SOURCE MATERIAL:
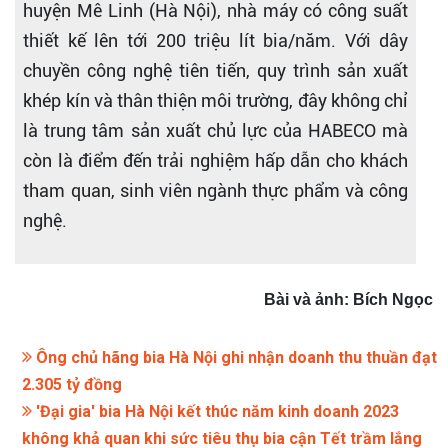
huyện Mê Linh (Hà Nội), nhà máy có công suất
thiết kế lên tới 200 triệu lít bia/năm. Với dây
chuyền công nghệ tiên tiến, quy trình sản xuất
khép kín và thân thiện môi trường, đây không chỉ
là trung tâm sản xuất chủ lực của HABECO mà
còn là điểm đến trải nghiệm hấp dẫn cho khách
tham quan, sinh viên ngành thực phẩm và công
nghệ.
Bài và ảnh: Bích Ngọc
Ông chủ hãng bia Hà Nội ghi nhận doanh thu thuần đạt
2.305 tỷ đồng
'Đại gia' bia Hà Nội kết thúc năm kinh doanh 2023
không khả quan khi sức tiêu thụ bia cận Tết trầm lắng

...

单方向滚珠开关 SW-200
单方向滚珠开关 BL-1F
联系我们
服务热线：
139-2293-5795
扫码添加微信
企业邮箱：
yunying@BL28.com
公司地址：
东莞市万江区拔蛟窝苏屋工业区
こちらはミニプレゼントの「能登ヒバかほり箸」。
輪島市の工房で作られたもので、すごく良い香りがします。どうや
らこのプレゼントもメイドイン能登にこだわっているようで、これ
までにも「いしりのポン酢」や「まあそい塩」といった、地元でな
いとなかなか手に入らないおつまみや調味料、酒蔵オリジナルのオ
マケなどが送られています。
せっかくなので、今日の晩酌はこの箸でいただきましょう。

* * *

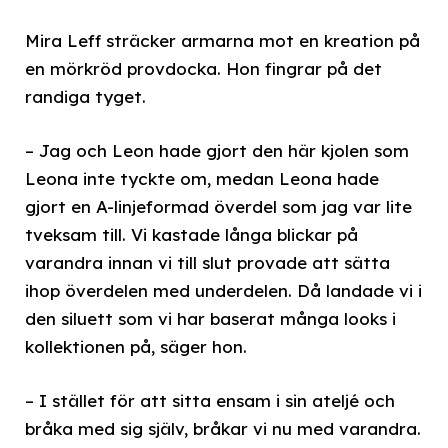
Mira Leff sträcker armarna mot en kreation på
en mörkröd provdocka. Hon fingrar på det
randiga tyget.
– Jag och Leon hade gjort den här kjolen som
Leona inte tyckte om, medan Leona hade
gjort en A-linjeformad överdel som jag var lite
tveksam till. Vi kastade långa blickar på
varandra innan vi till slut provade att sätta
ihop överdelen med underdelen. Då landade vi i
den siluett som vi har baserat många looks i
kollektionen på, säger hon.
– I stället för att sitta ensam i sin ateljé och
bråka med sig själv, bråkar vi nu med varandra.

EXERCISE PROMPT: Please copy the lines above from the line with "randiga tyget." up to and including the line with "den siluett som vi har baserat många looks i", exactly as written and with nothing else.

RESULT:
randiga tyget.
– Jag och Leon hade gjort den här kjolen som
Leona inte tyckte om, medan Leona hade
gjort en A-linjeformad överdel som jag var lite
tveksam till. Vi kastade långa blickar på
varandra innan vi till slut provade att sätta
ihop överdelen med underdelen. Då landade vi i
den siluett som vi har baserat många looks i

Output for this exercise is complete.